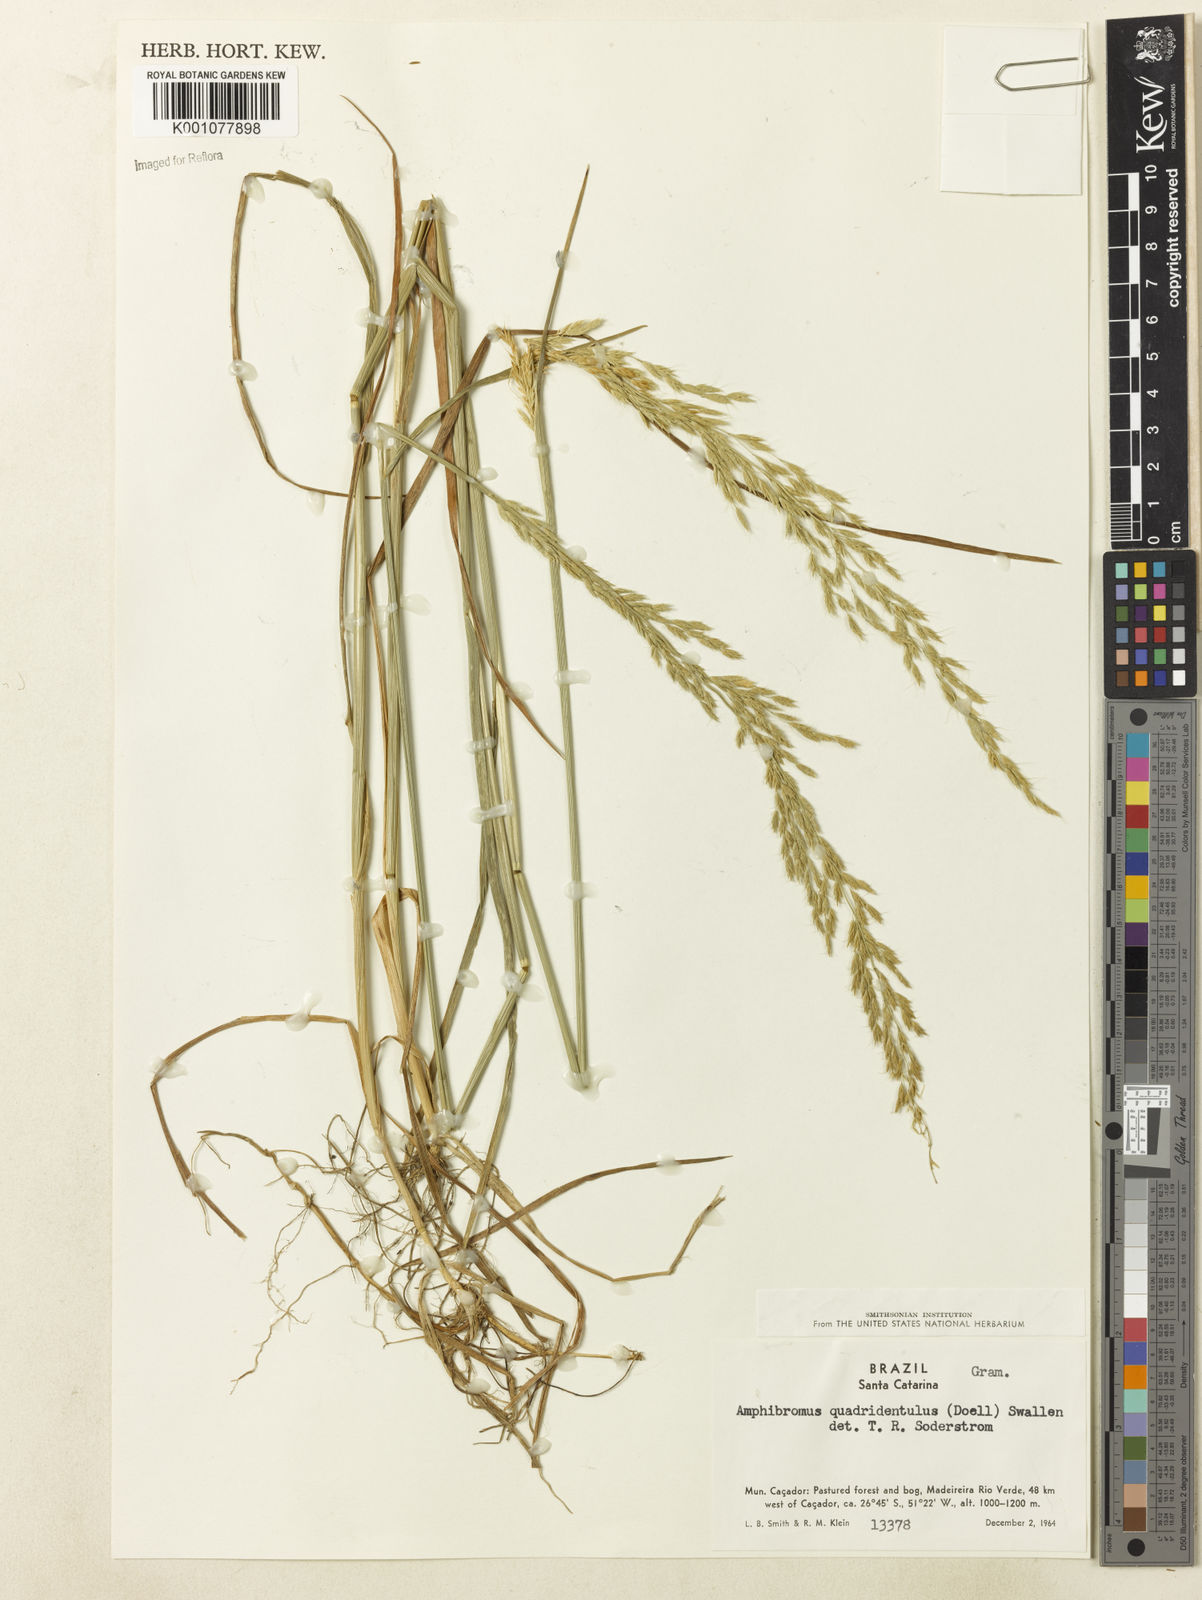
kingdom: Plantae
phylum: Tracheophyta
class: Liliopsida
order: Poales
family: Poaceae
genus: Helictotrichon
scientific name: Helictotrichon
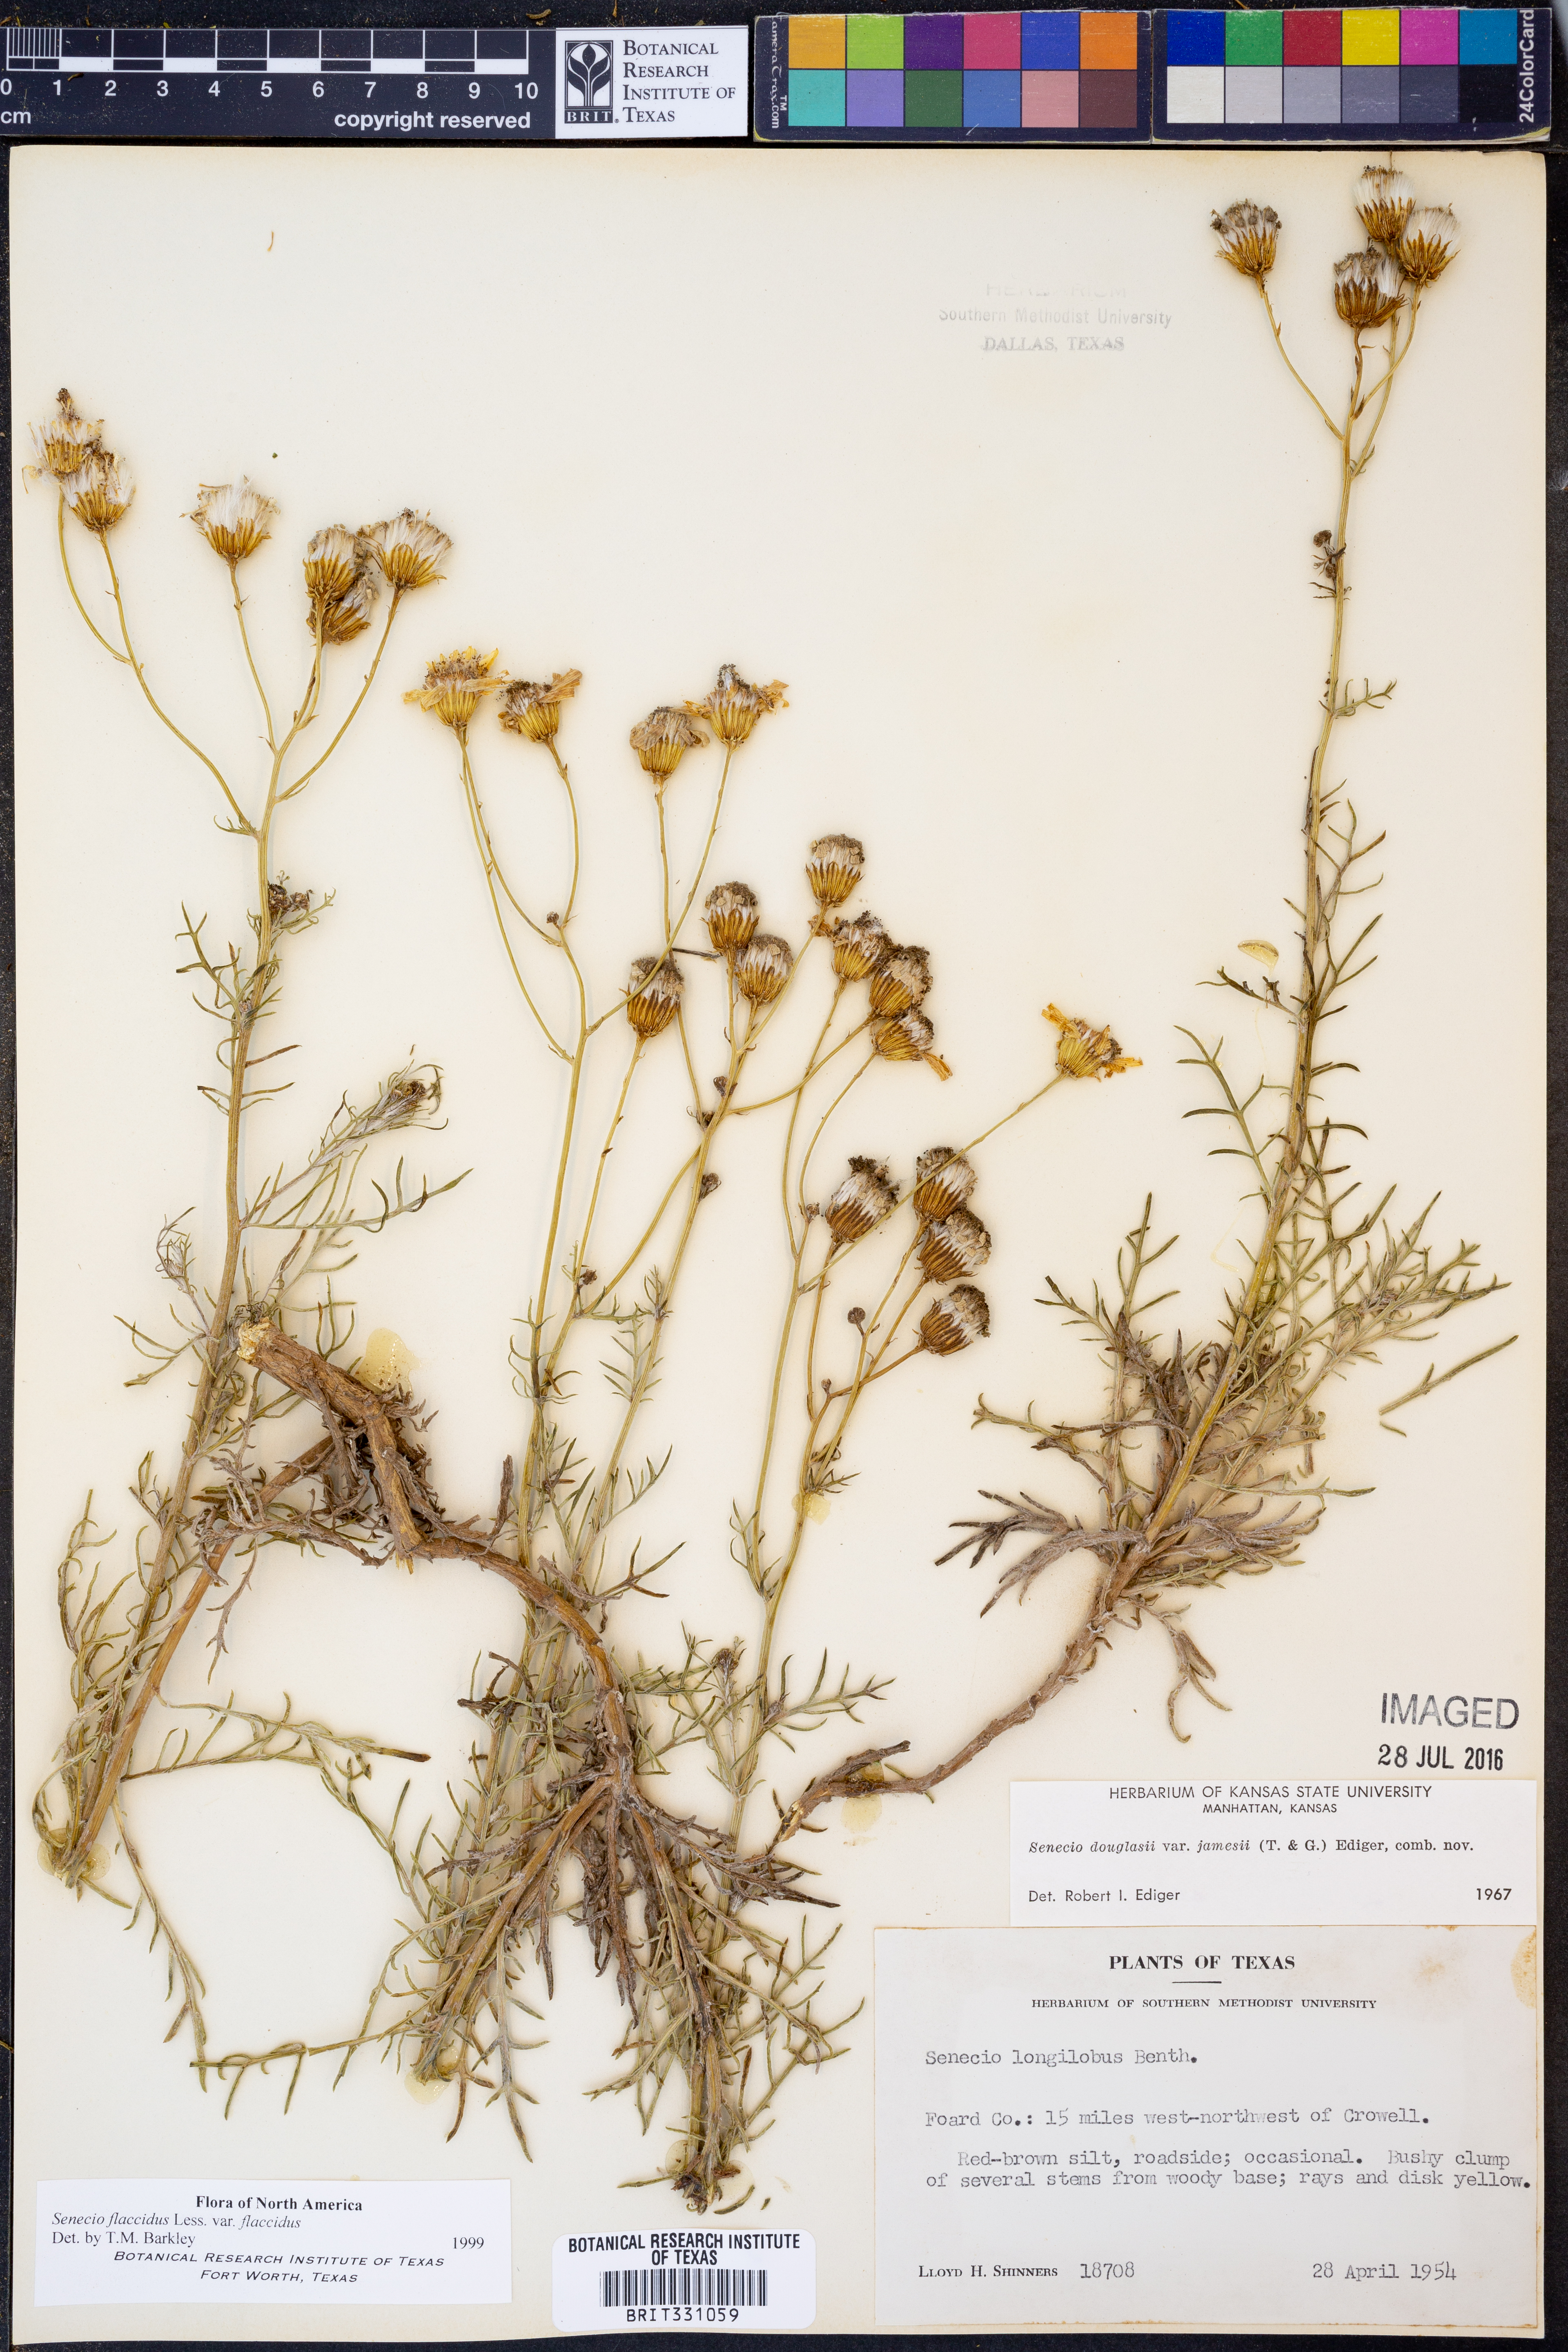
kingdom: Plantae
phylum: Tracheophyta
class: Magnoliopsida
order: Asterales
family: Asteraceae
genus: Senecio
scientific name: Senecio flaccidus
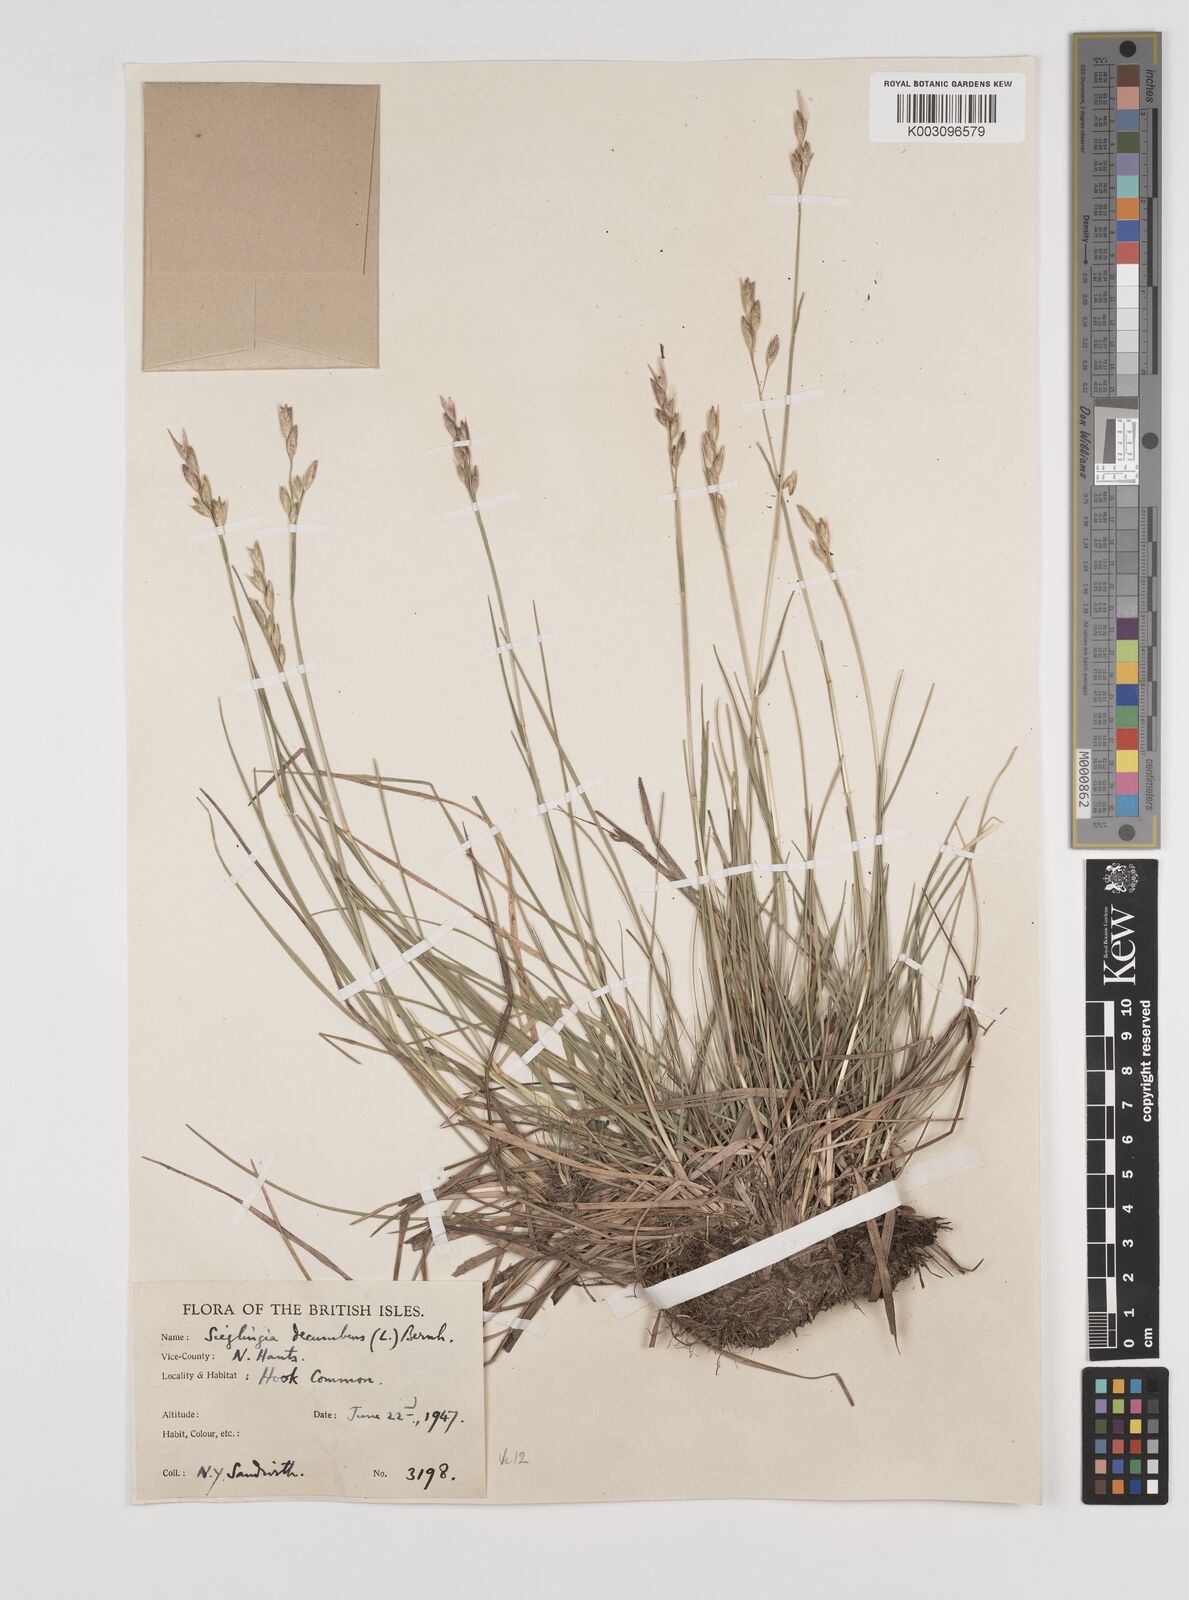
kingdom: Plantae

TASK DESCRIPTION:
Render every line of the rows above as a Markdown table with a Number column and a Line column, skipping blank lines and leaving out the pictures.

RESULT BELOW:
| Number | Line |
|---|---|
| 1 | kingdom: Plantae |
| 2 | phylum: Tracheophyta |
| 3 | class: Liliopsida |
| 4 | order: Poales |
| 5 | family: Poaceae |
| 6 | genus: Helictotrichon |
| 7 | scientific name: Helictotrichon |
| 8 | kingdom: Plantae |
| 9 | phylum: Tracheophyta |
| 10 | class: Magnoliopsida |
| 11 | order: Asterales |
| 12 | family: Asteraceae |
| 13 | genus: Senecio |
| 14 | scientific name: Senecio flaccidus |
| 15 | kingdom: Plantae |